Четырехпроцентный продолжал:

– Ну что все эти жадные и холодно сластолюбивые руки, играющие моей жизнью, что эти злые взгляды, яростные губы – бежать, бежать! Разве мне жить в этих тяжелых озерах, пронизанных тенями будущего тления, – и так теряю я единственное счастье, которое…
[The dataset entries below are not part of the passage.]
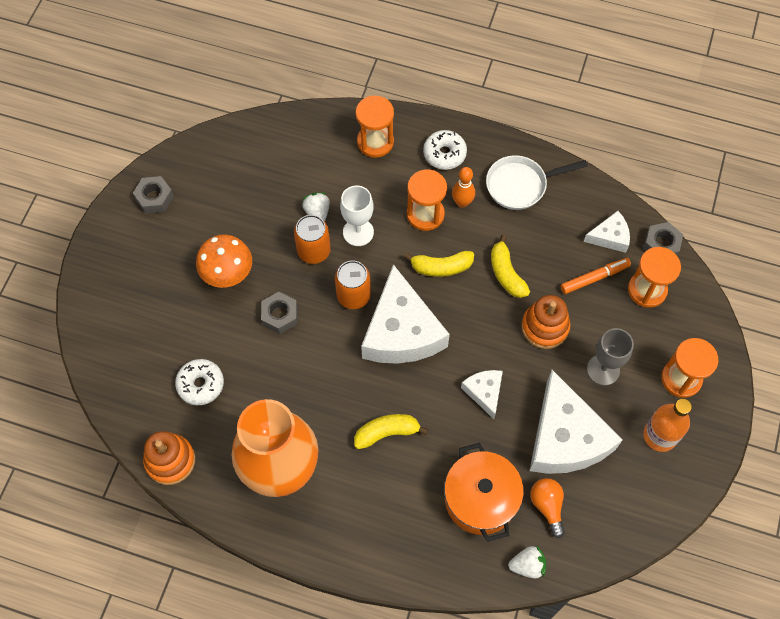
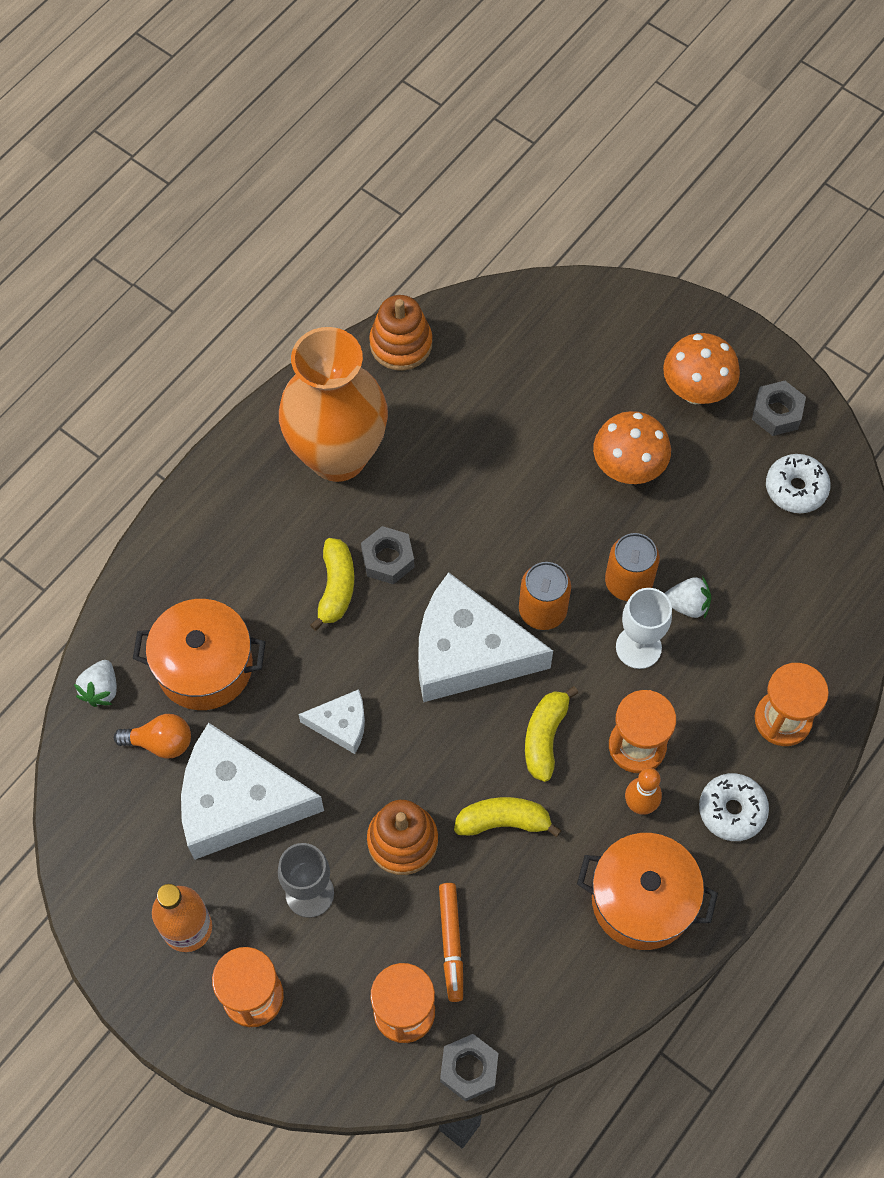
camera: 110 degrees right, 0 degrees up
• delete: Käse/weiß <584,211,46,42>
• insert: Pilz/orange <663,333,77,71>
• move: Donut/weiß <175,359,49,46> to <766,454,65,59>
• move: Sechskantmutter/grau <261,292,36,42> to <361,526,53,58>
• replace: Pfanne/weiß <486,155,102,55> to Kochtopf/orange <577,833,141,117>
– Слушай: знаешь, что кажется… ты вот это все говоришь точно по книжке.

Он с досадой отмахнулся:

– Ну и не слушай. Не все ль тебе равно.

Тут он поглядел на нее с недоверием. Мало ли, что она там рассказывает. Понятное дело, она хитрит, а самое важное скрывает. Правда, неизвестно было, что это такое за «самое важное», но привычка швыряться невыясненными ощущениями тащила далее. Назревало решение: «мерзавка». Однако полная изоляция пугала нашего героя. Чорт его знает… и пр. Изоляция хороша для столпников, которым не дают спать лавры Лотовой жены. И: «я ей не завидую в конце концов». Человек животное коллективное, да и не в этом дело…

– Юношей бродил я там – осенними днями – с ящиком пастели и этюдником в руках, так горячо впивался в долгие железно-дорожные пути и их серые заборы, насыпи и сизые ранней весны небеса, когда только что жухло высохли крыши. Яркий бакан товарных вагонов, трамвайный вагон, только что приехавший с завода и отдыхающий па запасе вместе с ледниками и иными специальными вагонами загадочной и точной конструкции. И вот – и вот – эти желтые листы…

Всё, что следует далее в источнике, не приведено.